Apparently, I didn’t kick the nasty cold I had before Thanksgiving break in the teeth hard enough because it’s coming back. Which is to say — my head’s a poundin’. I wanted to write a wee bit about Alison Bechdel’s book Fun Home tonight; I’ll try to be brief though.
I wrote an essay on Fun Home back in 2008, I think? (Geez that seems forever ago). I still plan on publishing it but the essay needs some significant revisions.
First of all — I LOVE this book. It’s just masterfully done. And, I’m even more psyched about her new one coming out this May: Are You My Mother? Clearly, Bechdel’s playing off of Dr. Seus’s book which I read over and over and over again as a child.

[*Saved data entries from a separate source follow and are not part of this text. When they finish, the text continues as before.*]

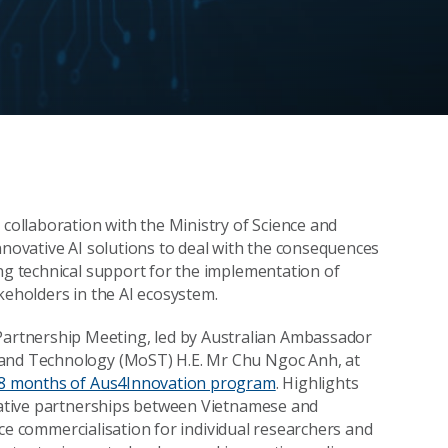
 collaboration with the Ministry of Science and
nnovative AI solutions to deal with the consequences
ing technical support for the implementation of
keholders in the AI ecosystem.
artnership Meeting, led by Australian Ambassador
 and Technology (MoST) H.E. Mr Chu Ngoc Anh, at
 18 months of Aus4Innovation program
. Highlights
ovative partnerships between Vietnamese and
ience commercialisation for individual researchers and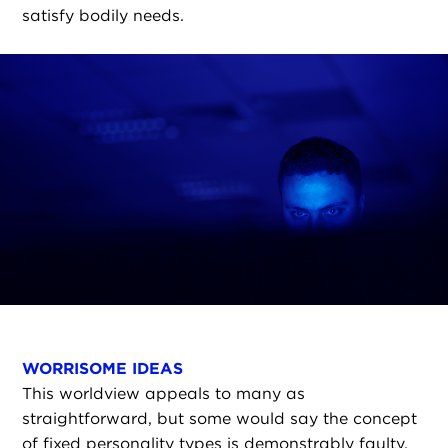
satisfy bodily needs.
WORRISOME IDEAS
This worldview appeals to many as
straightforward, but some would say the concept
of fixed personality types is demonstrably faulty.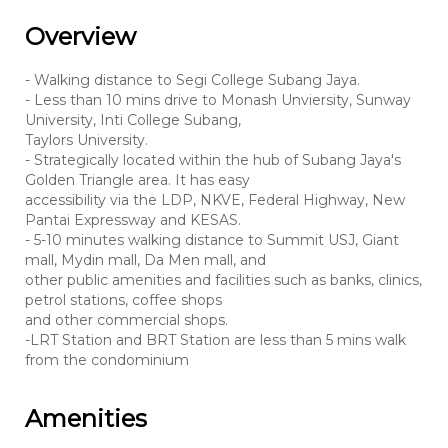
Overview
- Walking distance to Segi College Subang Jaya.
- Less than 10 mins drive to Monash Unviersity, Sunway
University, Inti College Subang,
Taylors University.
- Strategically located within the hub of Subang Jaya's
Golden Triangle area. It has easy
accessibility via the LDP, NKVE, Federal Highway, New
Pantai Expressway and KESAS.
- 5-10 minutes walking distance to Summit USJ, Giant
mall, Mydin mall, Da Men mall, and
other public amenities and facilities such as banks, clinics,
petrol stations, coffee shops
and other commercial shops.
-LRT Station and BRT Station are less than 5 mins walk
from the condominium
Amenities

I’m anxious to read this new book & her portrayal of her mother.
There are a lot of links and images I’d like to include here but wordpress is being weird about letting me do that right now. They’ve changed the format here significantly so it might just be that I need to relearn how to utilize this space. At any rate, forgive the omissions of images and whatnot.

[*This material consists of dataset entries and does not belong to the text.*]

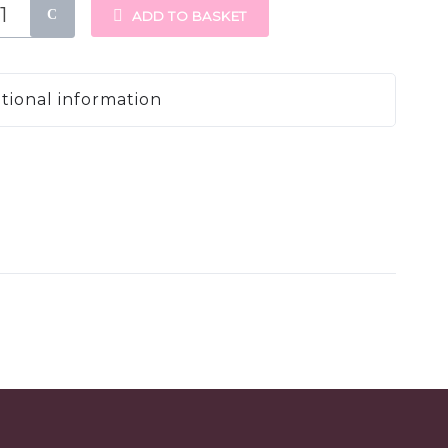
ADD TO BASKET
tional information
30 minutes, 60 minutes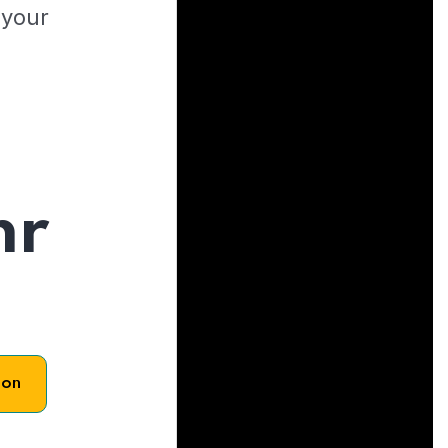
 your
hr
son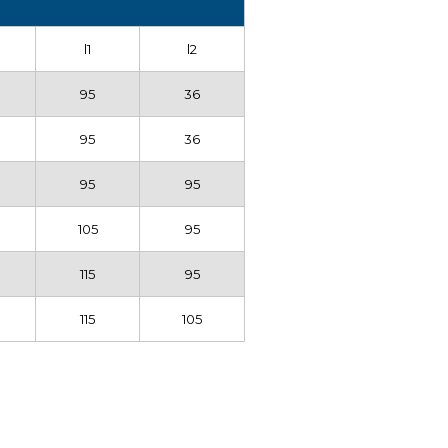
l1
l2
95
36
95
36
0
95
95
0
105
95
0
115
95
0
115
105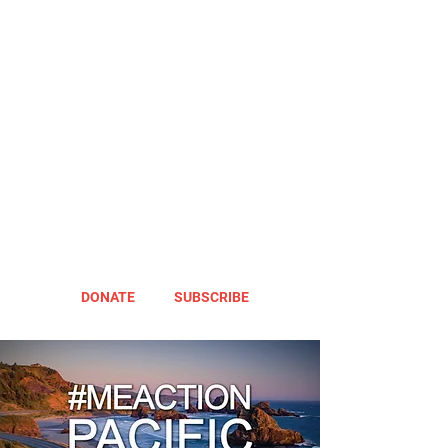
DONATE
SUBSCRIBE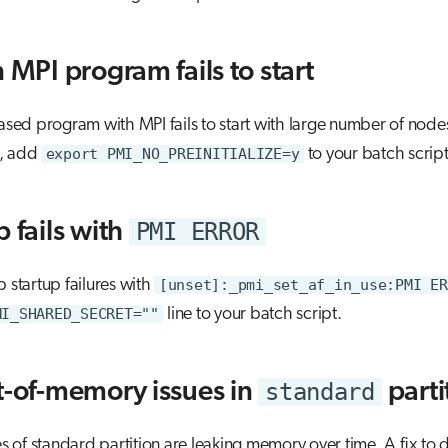
 MPI program fails to start
based program with MPI fails to start with large number of node
, add
export PMI_NO_PREINITIALIZE=y
to your batch script
PMI ERROR
 fails with
b startup failures with
[unset]:_pmi_set_af_in_use:PMI ER
MI_SHARED_SECRET=""
line to your batch script.
standard
t-of-memory issues in
parti
of standard partition are leaking memory over time. A fix to 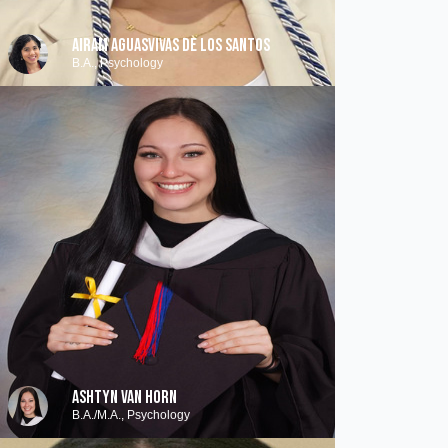
AIRAM AGUASVIVAS DE LOS SANTOS
B.A., Psychology
ASHTYN VAN HORN
B.A./M.A., Psychology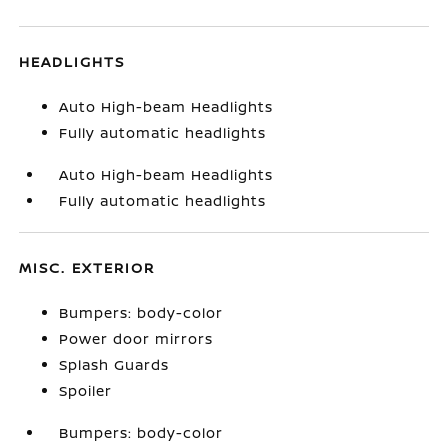
HEADLIGHTS
Auto High-beam Headlights
Fully automatic headlights
Auto High-beam Headlights
Fully automatic headlights
MISC. EXTERIOR
Bumpers: body-color
Power door mirrors
Splash Guards
Spoiler
Bumpers: body-color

Here’s a little excerpt from my writings on Fun Home from three years ago. Note I refer to Bechdel as the author of this work and Alison as the character she presents in it. The distinction, I think, is important:
“Nancy K. Miller observes in Fun Home that ‘From beginning to end, the father-daughter bond takes the form of a knot that cannot be untied — in life or in autobiography” (from her PMLA article pg. 543) Despite their generational and gender differences, Alison and her dad share many similarities: both grow up in the same town, share gender identifications with the opposite sex, try to foist their desired fashion sensibilities onto one another, enjoy reading literature, and experience same-sex desire. Bechdel portrays herself as having a very close relationship with her father, in spite of his impersonal nature. The first panels in Fun Home, in fact, show father-daughter playing “airplane” together. Alison turns this image of herself flying above her dad into a mythic reversal of the tale of Icarus, indicating that her father will fall instead of her. Eventually, however, Alison loses her balance and falls off the human pedestal he provides for her. Just as Miller and Bechdel herself suggest, the fate of both father and daughter in this autobiography become entangled in a knot. The relationship between Bruce’s death and Bechdel’s ending of the book is not causal.”

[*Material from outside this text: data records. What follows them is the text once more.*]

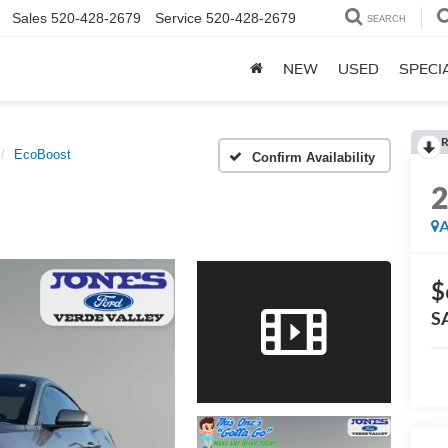
Sales
520-428-2679
Service
520-428-2679
SEARCH
NEW
USED
SPECI
R
EcoBoost
Confirm Availability
A
$
S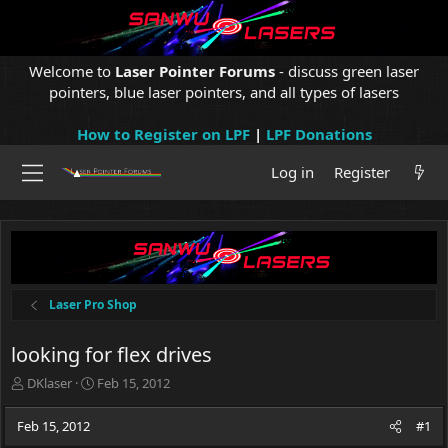
Welcome to
Laser Pointer Forums
- discuss green laser
pointers, blue laser pointers, and all types of lasers
How to Register on LPF
|
LPF Donations
Log in
Register
Laser Pro Shop
looking for flex drives
T
S
DKlaser
Feb 15, 2012
h
t
r
a
Feb 15, 2012
#1
e
r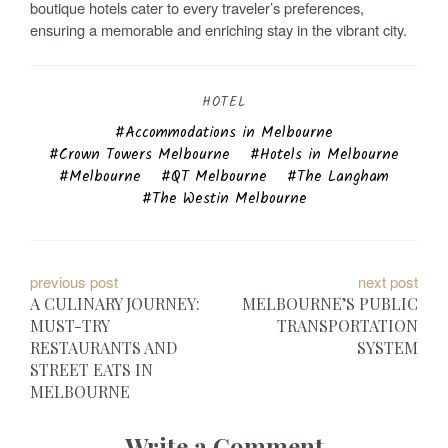
boutique hotels cater to every traveler’s preferences,
ensuring a memorable and enriching stay in the vibrant city.
HOTEL
Accommodations in Melbourne
Crown Towers Melbourne
Hotels in Melbourne
Melbourne
QT Melbourne
The Langham
The Westin Melbourne
P
previous post
next post
A CULINARY JOURNEY:
MELBOURNE’S PUBLIC
o
MUST-TRY
TRANSPORTATION
RESTAURANTS AND
SYSTEM
s
STREET EATS IN
t
MELBOURNE
n
Write a Comment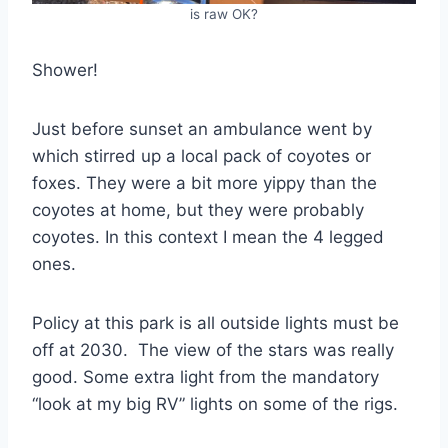
is raw OK?
Shower!
Just before sunset an ambulance went by
which stirred up a local pack of coyotes or
foxes. They were a bit more yippy than the
coyotes at home, but they were probably
coyotes. In this context I mean the 4 legged
ones.
Policy at this park is all outside lights must be
off at 2030. The view of the stars was really
good. Some extra light from the mandatory
“look at my big RV” lights on some of the rigs.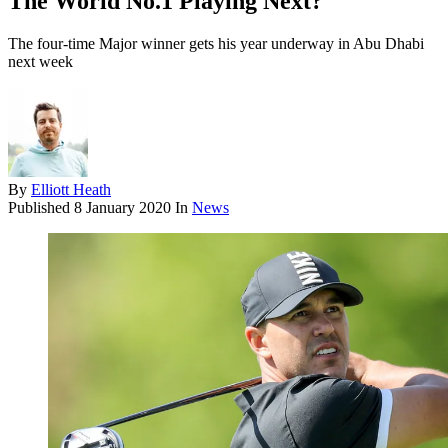
The World No.1 Playing Next?
The four-time Major winner gets his year underway in Abu Dhabi
next week
By
Elliott Heath
Published
8 January 2020
In
News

“Alison grows up in the same small town as her father, but instead of inheriting the cruel reality that propels him toward death, as he inherits the family funeral home, she finds a way to work through her trauma. Bechdel admits to herself and her readers that she, too, would consider taking he own life if she had to endure the same silent existence as her father. Even if only joked about, she can imagine her way out of this death wish by fantasizing about what she would like to say to her grieving mourners, if she felt the freedom to do so. That which deteriorates her father’s will to live, Alison discovers, can be altered by the imagination. The mystery of her father’s death, too, can be investigated through imaginative acts. The hybridity of the form Bechdel’s book takes, as both an autobiography as well as a graphic narrative, allows her to likewise create and mix different versions of what might have caused her father’s death. Images of Bruce working as a mortician in ‘fun home’ juxtaposed with his own funeral service in it, suggest that being trapped within close proximity to both his family and the funeral business corresponds to his desire to no longer be. Yet, the story that her grandmother repeatedly told about how her father got stuck in the mud when he was a toddler causes Alison to wonder if he had always felt that way. What compelled Bruce to jump backwards onto the highway, causing a Sunbean bread truck to literally plow him down, remains a mystery. But, Alison notes one thing for certain — he’s ‘stuck in the mud for good this time’ (54).
In one of the more dominate alternate versions of this story, her dad’s demise corresponds with her coming out as a lesbian. Alison fears her announcement ‘I am a lesbian’ cosmically altered her father’s universe, catapulting him into the middle of a highway.”
I, of course, have MUCH more to say on the subjects Bechdel brings up in her graphic memoir. But for now, I’ll leave it there. Ciao.